Dani had hung both keys on a gold chain. They’d attracted no comments whatever in New York. Her consultants apparently had been more interested in looking into her eyes for any sign she was going off the deep end.

She touched the keys as she watched the movie. In a performance as enriching as it was painful, the thirty-year-old heiress to the Chandler fortune managed to capture not only the soul of her character-a stunning, tragic singer in late Victorian America, a complex woman of torn loyalties and dreams she herself didn’t dare acknowledge-but also of countless women like her. She bridged the gap between rich and poor, between educated and illiterate, between virgin and harlot.

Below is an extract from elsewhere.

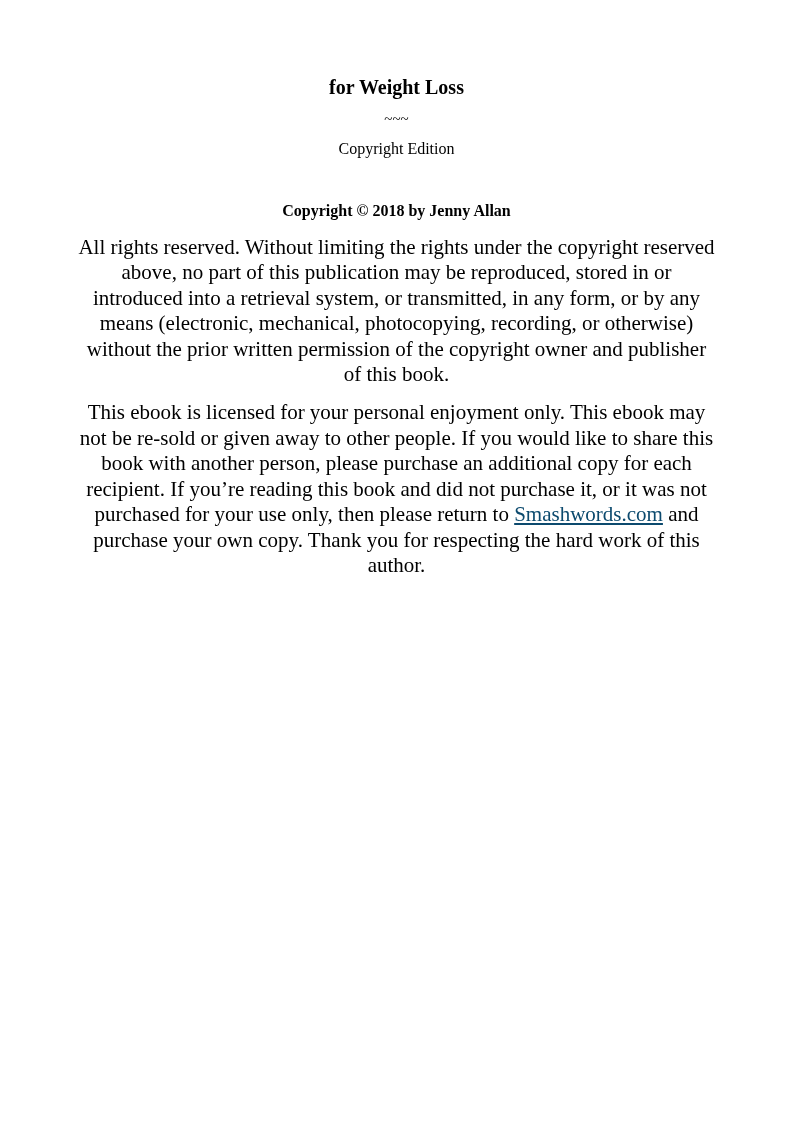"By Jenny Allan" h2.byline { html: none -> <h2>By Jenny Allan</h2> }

Lilli Chandler Pembroke tore out her own heart and gave it to every woman in her audience.

To her own daughter.

Yet if millions of moviegoers had their image of the famous missing heiress forged by her one short, unforgettable scene in Casino, Dani’s central vision of her mother was of her smiling and waving from the basket of a hot-air balloon.

She’d looked so happy.

As Dani had called up to the balloon as it lifted off with her promise to save her some raspberries, she’d never guessed-couldn’t have imagined-that she’d never see her mother again.

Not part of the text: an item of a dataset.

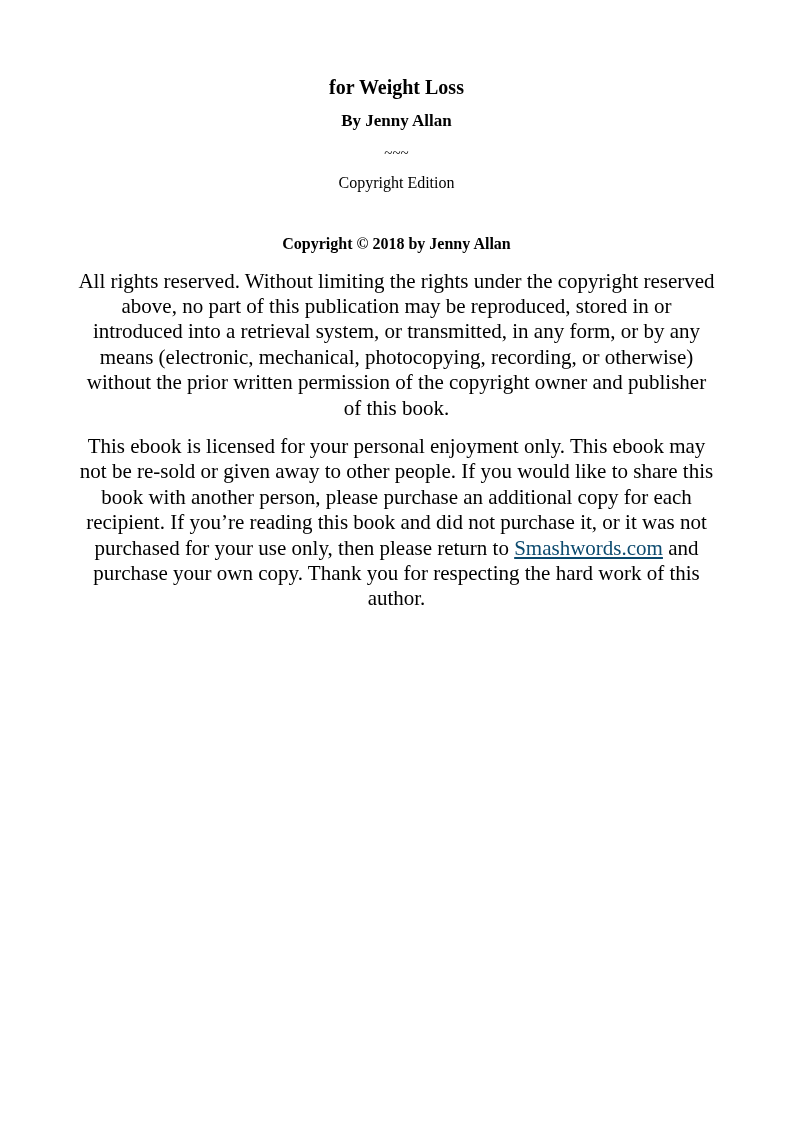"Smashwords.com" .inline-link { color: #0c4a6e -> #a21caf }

It was late when the theater emptied, but Saratoga was a late-night town, and the sidewalks were still crowded. Dani cut through Congress Park, past stately Canfield Casino. She wouldn’t have been surprised if she walked right over the spot where Ulysses Pembroke had been murdered.

On the other side of the park she crossed onto Union Avenue, a wide street lined with beautifully restored Victorian houses. The air was cool, fragrant with grass, pine and summer flowers. She passed the historic racetrack, quiet so late at night, its tall, pointed wrought-iron fences and red-and-white awnings silhouetted against the dark grounds.